Фотография Высоцкого была у меня с собой в сумке, и я зачем‑то выложил трёшник за гармошку с изображениями Сталина.
И вот вместо того чтоб лечь спать, я стал рассматривать «отца народов» в разных видах: в белом мундире с огромной звездой на погонах, в скромном кителе. То он выступает с трибуны, то снят со своей дочерью Светланой, то стоит во время парада на Мавзолее, а под ним написано «Ленин».
На вид Сталин даже красивый. Как тебе кажется? Ласковый такой на вид, сука.
О Сталине у нас с тобой ещё будет речь впереди. А пока никак не доскажу про маму, как мы с ней тебя накололи.
Я продолжал таскаться в свою вторую, обыкновенную школу. Мне ставили тройки с натяжкой по всем предметам, потому что мать и здесь дарила учителям подарки, зазывала в гости, жаловалась, что я родился с этой самой асфиксией — пуповиной, обвившейся во время родов вокруг горла… Вспомнила, на мою голову.
Асфиксия так асфиксия. Я и вовсе перестал учиться, уроки делал только для вида, просто отсиживал над учебниками и тетрадками, чертил в них что попало, несмотря на мамины подзатыльники и скандалы.
В новом классе мальчишки меня лупили, пользовались тем, что я худой и слабый, мускулов никаких. Однажды зимой, когда шёл после уроков, отняли у меня ранец с учебниками, кинули его в пустой мусорный бак. Знаешь, есть такие — огромные, квадратные.
Я туда еле залез, чтоб достать. А они захлопнули железную крышку.
В грязном, вонючем баке стало темно. Взгромоздились сверху, стали топать ногами, грохотать. Я канючил, чтоб выпустили, плакал, кричал: «Гады! Гады!»
Они смеялись.
Потом стало тихо. Убежали.
Я попытался откинуть крышку, толкал руками, головой. Не поддавалась.
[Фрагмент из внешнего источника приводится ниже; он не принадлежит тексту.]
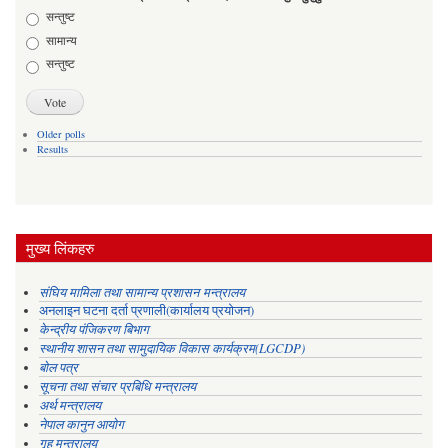
Choices
सन्तुष्ट
सामान्य
सन्तुष्ट
Older polls
Results
मुख्य लिंकहरु
संघिय मामिला तथा सामान्य प्रशासन मन्त्रालय
अनलाइन घटना दर्ता प्रणाली(कार्यालय प्रयोजन)
केन्द्रीय पंजिकरण बिभाग
स्थानीय शासन तथा सामुदायिक विकास कार्यक्रम(LGCDP)
बोल पत्र
सूचना तथा संचार प्रबिधि मन्त्रालय
अर्थ मन्त्रालय
नेपाल कानुन आयोग
गृह मन्त्रालय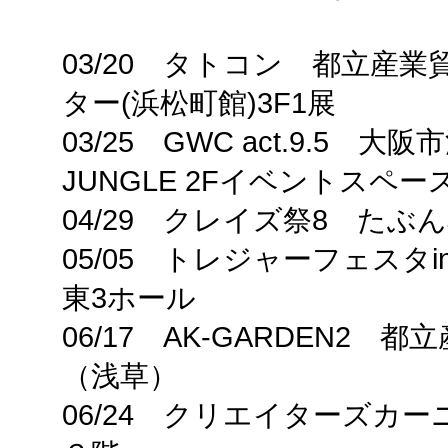
03/20 タトコン 都立産業
ター(浜松町館)3F1展
03/25 GWC act.9.5 大
JUNGLE 2Fイベントスペー
04/29 クレイズ祭8 たぶ
05/05 トレジャーフェスタ
東3ホール
06/17 AK-GARDEN2
（浅草）
06/24 クリエイターズカ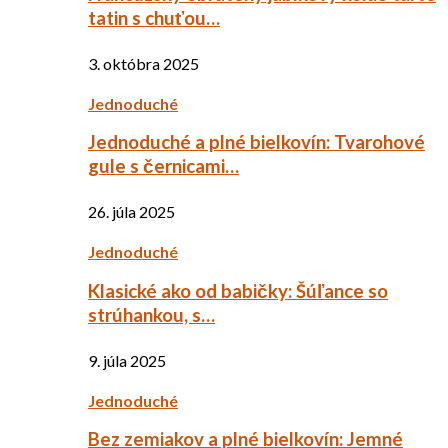
tatin s chuťou…
3. októbra 2025
Jednoduché
Jednoduché a plné bielkovín: Tvarohové
gule s černicami…
26. júla 2025
Jednoduché
Klasické ako od babičky: Šúľance so
strúhankou, s…
9. júla 2025
Jednoduché
Bez zemiakov a plné bielkovín: Jemné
На ней есть такая скоба. Они прикрутили её к баку проволокой. Вот почему ничего не получалось. И когда я совсем обессилел и стал замерзать, я из последних сил заорал : «Папа!»
Ты, конечно, не услышал меня. Не мог услышать на другом конце города, понимаю. Но только с тех пор я перестал называть тебя папой. Ты для меня стал «отец».
Меня спас другой человек, какой‑то старик прохожий.
На следующий день я отказался идти в школу. Мать и лупила меня, и уговаривала, пила валерьянку. Потом заперла, поехала к своим родителям советоваться.
И через два дня отвела к знакомому психиатру в диспансере, уговорила поставить на учёт, оформила какие‑то бумаги. Вскоре я оказался в школе–интернате для идиотов.
Потом мне приходилось бывать в местах и похуже этого интерната, но именно тогда я, маленький третьеклассник, понял, что за мир, куда я попал. Мир, где родители предают своих детей.
Врачи и учителя орали на несчастных дебилов, оглушённых таблетками, на всех этих писунов, косых, пускающих слюни…
Я не проглотил ни одной таблетки. Тайком выплёвывал. Благодаря тебе я прожил в этом заведении только трое суток. Но я их запомнил навсегда. Если б ты знал, какими длинными они мне показались!
После уроков нас выводили во двор. Там был обнесённый металлической сеткой пятачок. Туда набивали детей, а потом дверца запиралась, мы должны были «гулять» под надзором «воспитателя», который стоял снаружи клетки, курил и покрикивал на нас.
Шёл мокрый снег, под ногами была снежная каша. Мы толклись там, замерзая.
Представь себе, когда ты появился в этом дворе, подбежал к решётке, к воспитателю, я сразу понял, что ты меня вызволишь, но даже не обрадовался. Все во мне было убито, онемело.
Помню, как ты требовал, чтоб меня немедленно выпустили из этого, загона, как бегал к заведующей, как дверь наконец отперли. Помню, как сидел в приёмной, согревался и слышал, как ты спорил в кабинете, как выходил к секретарше подписывать какую‑то бумагу.